We piled onto the train to Nara, the first Imperial city and one I'd never heard of before researching for this trip. When we arrived, we were greeted by the city's mascot, adopted for the 1300th anniversary of the city's founding as an Imperial center, a cartoon Buddha with antlers sticking out of his head. Nara, it turns out, is home to the world's largest wooden building, a temple to Buddha, and the sacred deer which surround it.
By fortune, we managed to just miss the annual deer mutilation festival, where the priests chase down the deer, hold them down, and cut off their antlers. Still, as we walked in the park approaching the temple, the fawns wandered along the pathways (the deer have free reign), trying to get tourists to feed them the cookies that vendors sell for that very purpose. The older deer, with their shorn nubs, tend to be more skittish, though they can be coaxed to come over for a cookie before scooting off to a distance. The deer make a sound when begging for a cookie that I can only liken to a baby's wail crossed with a dog's bark. It's not upsetting so much as damn weird to hear that erupting from all directions and distances.

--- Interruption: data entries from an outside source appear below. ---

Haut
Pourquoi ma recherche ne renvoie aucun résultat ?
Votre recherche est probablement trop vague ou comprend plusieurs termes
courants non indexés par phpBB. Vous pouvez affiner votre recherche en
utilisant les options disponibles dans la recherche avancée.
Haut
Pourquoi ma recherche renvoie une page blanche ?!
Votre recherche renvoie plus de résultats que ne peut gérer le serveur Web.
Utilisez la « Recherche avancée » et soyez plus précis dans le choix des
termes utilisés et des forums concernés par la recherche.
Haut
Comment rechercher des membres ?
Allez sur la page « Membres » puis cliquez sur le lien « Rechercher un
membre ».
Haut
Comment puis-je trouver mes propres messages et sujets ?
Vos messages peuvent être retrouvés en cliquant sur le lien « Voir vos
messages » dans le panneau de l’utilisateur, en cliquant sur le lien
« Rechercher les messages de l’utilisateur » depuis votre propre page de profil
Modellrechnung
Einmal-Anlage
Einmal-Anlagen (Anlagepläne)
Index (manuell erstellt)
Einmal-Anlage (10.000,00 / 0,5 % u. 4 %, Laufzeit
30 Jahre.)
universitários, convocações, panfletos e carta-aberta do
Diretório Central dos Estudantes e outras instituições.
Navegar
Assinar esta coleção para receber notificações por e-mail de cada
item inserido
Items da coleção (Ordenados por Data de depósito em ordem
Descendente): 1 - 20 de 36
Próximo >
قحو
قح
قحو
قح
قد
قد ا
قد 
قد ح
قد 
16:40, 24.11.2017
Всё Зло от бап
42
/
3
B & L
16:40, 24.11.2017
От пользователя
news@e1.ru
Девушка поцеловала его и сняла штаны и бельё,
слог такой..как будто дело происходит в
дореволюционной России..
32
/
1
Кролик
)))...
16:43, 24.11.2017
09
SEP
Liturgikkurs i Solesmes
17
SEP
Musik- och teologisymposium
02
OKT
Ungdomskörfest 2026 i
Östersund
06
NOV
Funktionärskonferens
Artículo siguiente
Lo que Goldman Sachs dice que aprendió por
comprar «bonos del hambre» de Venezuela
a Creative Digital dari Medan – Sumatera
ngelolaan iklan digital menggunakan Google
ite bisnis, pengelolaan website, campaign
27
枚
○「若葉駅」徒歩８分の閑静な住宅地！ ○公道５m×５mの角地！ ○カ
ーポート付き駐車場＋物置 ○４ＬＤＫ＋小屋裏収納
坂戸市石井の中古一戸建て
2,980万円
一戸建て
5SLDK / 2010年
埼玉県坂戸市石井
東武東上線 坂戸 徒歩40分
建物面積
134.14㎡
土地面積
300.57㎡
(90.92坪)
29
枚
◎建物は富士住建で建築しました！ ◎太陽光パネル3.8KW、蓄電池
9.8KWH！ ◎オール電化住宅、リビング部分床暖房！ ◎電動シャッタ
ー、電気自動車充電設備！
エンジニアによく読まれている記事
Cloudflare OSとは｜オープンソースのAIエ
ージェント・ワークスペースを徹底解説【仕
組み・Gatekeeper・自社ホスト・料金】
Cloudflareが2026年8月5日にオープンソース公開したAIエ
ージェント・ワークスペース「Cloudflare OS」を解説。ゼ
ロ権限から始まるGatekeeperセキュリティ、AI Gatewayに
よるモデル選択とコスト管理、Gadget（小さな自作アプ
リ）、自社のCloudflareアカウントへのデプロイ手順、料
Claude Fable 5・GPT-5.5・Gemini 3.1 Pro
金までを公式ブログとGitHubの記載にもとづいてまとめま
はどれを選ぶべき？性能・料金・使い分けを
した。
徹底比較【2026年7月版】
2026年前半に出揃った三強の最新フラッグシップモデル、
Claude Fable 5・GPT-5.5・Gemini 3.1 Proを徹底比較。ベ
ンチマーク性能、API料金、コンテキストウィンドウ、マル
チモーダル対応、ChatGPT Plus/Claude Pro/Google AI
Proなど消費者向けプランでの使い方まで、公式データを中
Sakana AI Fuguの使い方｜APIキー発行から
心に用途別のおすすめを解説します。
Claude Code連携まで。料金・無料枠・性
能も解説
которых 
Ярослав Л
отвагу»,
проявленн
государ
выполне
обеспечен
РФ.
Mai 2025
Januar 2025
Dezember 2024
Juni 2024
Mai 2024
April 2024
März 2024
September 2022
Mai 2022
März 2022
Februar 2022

The main temple is the most impressive thing I've seen in Japan so far. There are others more beautiful or ornate, but the sheer immensity of the building is flabbergasting. Inside is is a seated bronze Buddha holding up a hand that's the size of a grown man (which made me ponder and lament the loss of Phidias' Zeus at Olympia...idiot Christians...or the Bamiyan Buddhas...stupid Muslims) and even so it pales to the temple's size. 160' may not sound like a lot, but wow.